“My dream is when I complete my education, I would like to become a trader. I want to be a businessman!”
James ran through the bush to escape the fighting, hiding in the long grass to avoid gunmen and desperately trying to unsee what he had witnessed.
“When you see someone has been shot in front of you, you feel like you are a dead person,” he says. “When I saw very many people are dying, I just turned off my eyes. I don’t want to see all those things. I said, God just save me, and actually God answered my prayers. Now I’m still alive.”
He was alive but struggling with the trauma of seeing his father shot in front of him, when he arrived, afraid and alone in Uganda. “It was a very heavy war,” he says. “It destroyed properties of people, even death of people. They killed my family. I’m the only person who survived. I could only pray that all those things would go away.”
In a refugee settlement, James was reunited with his auntie. At last, he had someone to love him back from the brink. “My auntie is the one who takes care of me,” he says. “It’s very hard to afford money to pay for school so you can continue studying. But the only thing I was thinking was, ‘If I keep going on with my study, my life story will change forever’. That’s why I’m continuing with my schooling.”

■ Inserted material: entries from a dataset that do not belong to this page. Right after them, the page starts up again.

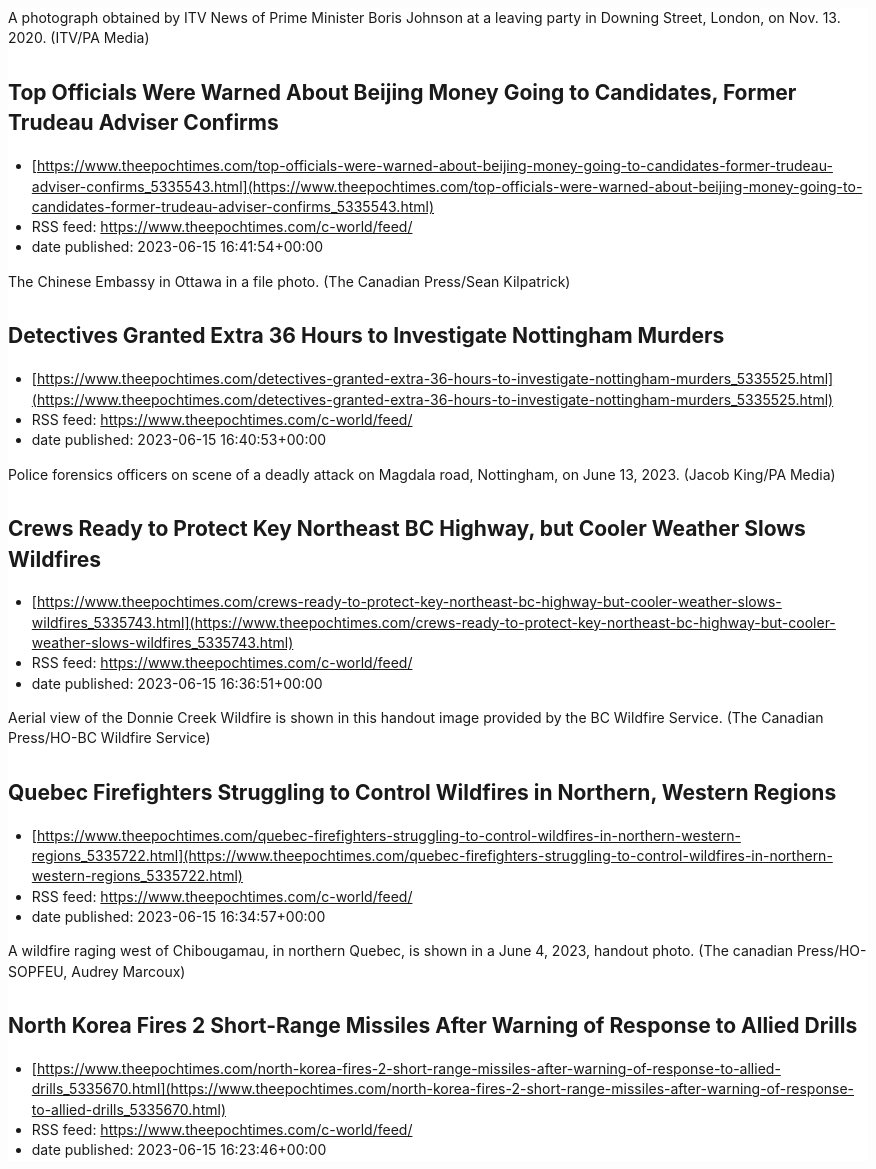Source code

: A photograph obtained by ITV News of Prime Minister Boris Johnson at a leaving party in Downing Street, London, on Nov. 13. 2020. (ITV/PA Media)

## Top Officials Were Warned About Beijing Money Going to Candidates, Former Trudeau Adviser Confirms
 - [https://www.theepochtimes.com/top-officials-were-warned-about-beijing-money-going-to-candidates-former-trudeau-adviser-confirms_5335543.html](https://www.theepochtimes.com/top-officials-were-warned-about-beijing-money-going-to-candidates-former-trudeau-adviser-confirms_5335543.html)
 - RSS feed: https://www.theepochtimes.com/c-world/feed/
 - date published: 2023-06-15 16:41:54+00:00

The Chinese Embassy in Ottawa in a file photo. (The Canadian Press/Sean Kilpatrick)

## Detectives Granted Extra 36 Hours to Investigate Nottingham Murders
 - [https://www.theepochtimes.com/detectives-granted-extra-36-hours-to-investigate-nottingham-murders_5335525.html](https://www.theepochtimes.com/detectives-granted-extra-36-hours-to-investigate-nottingham-murders_5335525.html)
 - RSS feed: https://www.theepochtimes.com/c-world/feed/
 - date published: 2023-06-15 16:40:53+00:00

Police forensics officers on scene of a deadly attack on Magdala road, Nottingham, on June 13, 2023. (Jacob King/PA Media)

## Crews Ready to Protect Key Northeast BC Highway, but Cooler Weather Slows Wildfires
 - [https://www.theepochtimes.com/crews-ready-to-protect-key-northeast-bc-highway-but-cooler-weather-slows-wildfires_5335743.html](https://www.theepochtimes.com/crews-ready-to-protect-key-northeast-bc-highway-but-cooler-weather-slows-wildfires_5335743.html)
 - RSS feed: https://www.theepochtimes.com/c-world/feed/
 - date published: 2023-06-15 16:36:51+00:00

Aerial view of the Donnie Creek Wildfire is shown in this handout image provided by the BC Wildfire Service. (The Canadian Press/HO-BC Wildfire Service)

## Quebec Firefighters Struggling to Control Wildfires in Northern, Western Regions
 - [https://www.theepochtimes.com/quebec-firefighters-struggling-to-control-wildfires-in-northern-western-regions_5335722.html](https://www.theepochtimes.com/quebec-firefighters-struggling-to-control-wildfires-in-northern-western-regions_5335722.html)
 - RSS feed: https://www.theepochtimes.com/c-world/feed/
 - date published: 2023-06-15 16:34:57+00:00

A wildfire raging west of Chibougamau, in northern Quebec, is shown in a June 4, 2023, handout photo. (The canadian Press/HO-SOPFEU, Audrey Marcoux)

## North Korea Fires 2 Short-Range Missiles After Warning of Response to Allied Drills
 - [https://www.theepochtimes.com/north-korea-fires-2-short-range-missiles-after-warning-of-response-to-allied-drills_5335670.html](https://www.theepochtimes.com/north-korea-fires-2-short-range-missiles-after-warning-of-response-to-allied-drills_5335670.html)
 - RSS feed: https://www.theepochtimes.com/c-world/feed/
 - date published: 2023-06-15 16:23:46+00:00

James struggled to concentrate in class, living with the grief of losing his family, and wondering what would become of his life. His lack of resources made everything more difficult.
A meal at school meant he no longer had to walk home in the middle of the day in search of something to eat. He could stay and study, eat with his friends, and enjoy his education. For the first time, he could picture a new future – and dream of the day when he could care for his auntie as she has cared for him.
“One time I went home from school but I got nothing… I was struggling and then I just fell down because of hunger.”